**** AVAILABLE RECORDS
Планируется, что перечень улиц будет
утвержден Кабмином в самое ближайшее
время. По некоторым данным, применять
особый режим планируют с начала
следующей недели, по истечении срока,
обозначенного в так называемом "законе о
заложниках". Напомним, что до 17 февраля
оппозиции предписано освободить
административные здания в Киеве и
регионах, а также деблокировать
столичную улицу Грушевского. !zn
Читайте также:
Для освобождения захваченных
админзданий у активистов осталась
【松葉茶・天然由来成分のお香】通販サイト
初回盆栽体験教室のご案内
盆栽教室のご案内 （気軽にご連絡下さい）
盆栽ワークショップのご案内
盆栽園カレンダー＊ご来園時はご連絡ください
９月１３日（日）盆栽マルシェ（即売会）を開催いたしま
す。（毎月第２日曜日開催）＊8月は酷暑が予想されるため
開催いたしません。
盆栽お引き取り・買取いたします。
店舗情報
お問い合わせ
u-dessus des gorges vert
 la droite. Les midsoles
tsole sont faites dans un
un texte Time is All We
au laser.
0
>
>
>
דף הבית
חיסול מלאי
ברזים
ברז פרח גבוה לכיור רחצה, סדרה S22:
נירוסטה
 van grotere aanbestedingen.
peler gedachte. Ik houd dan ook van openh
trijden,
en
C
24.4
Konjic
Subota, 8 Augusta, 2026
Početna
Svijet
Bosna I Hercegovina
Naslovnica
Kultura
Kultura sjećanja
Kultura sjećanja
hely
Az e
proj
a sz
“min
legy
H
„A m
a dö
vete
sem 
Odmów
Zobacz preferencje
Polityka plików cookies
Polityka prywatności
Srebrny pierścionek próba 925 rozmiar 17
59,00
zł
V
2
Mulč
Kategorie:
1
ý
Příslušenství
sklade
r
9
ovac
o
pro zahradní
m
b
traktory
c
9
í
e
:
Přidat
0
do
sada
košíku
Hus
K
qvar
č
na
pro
********
_EXERCISE DETAILS_:
Give back exactly what runs from the first line of the listing above to the line that contains "van grotere aanbestedingen.", keeping both end lines.

_EXERCISE RESULT_:
Планируется, что перечень улиц будет
утвержден Кабмином в самое ближайшее
время. По некоторым данным, применять
особый режим планируют с начала
следующей недели, по истечении срока,
обозначенного в так называемом "законе о
заложниках". Напомним, что до 17 февраля
оппозиции предписано освободить
административные здания в Киеве и
регионах, а также деблокировать
столичную улицу Грушевского. !zn
Читайте также:
Для освобождения захваченных
админзданий у активистов осталась
【松葉茶・天然由来成分のお香】通販サイト
初回盆栽体験教室のご案内
盆栽教室のご案内 （気軽にご連絡下さい）
盆栽ワークショップのご案内
盆栽園カレンダー＊ご来園時はご連絡ください
９月１３日（日）盆栽マルシェ（即売会）を開催いたしま
す。（毎月第２日曜日開催）＊8月は酷暑が予想されるため
開催いたしません。
盆栽お引き取り・買取いたします。
店舗情報
お問い合わせ
u-dessus des gorges vert
 la droite. Les midsoles
tsole sont faites dans un
un texte Time is All We
au laser.
0
>
>
>
דף הבית
חיסול מלאי
ברזים
ברז פרח גבוה לכיור רחצה, סדרה S22:
נירוסטה
 van grotere aanbestedingen.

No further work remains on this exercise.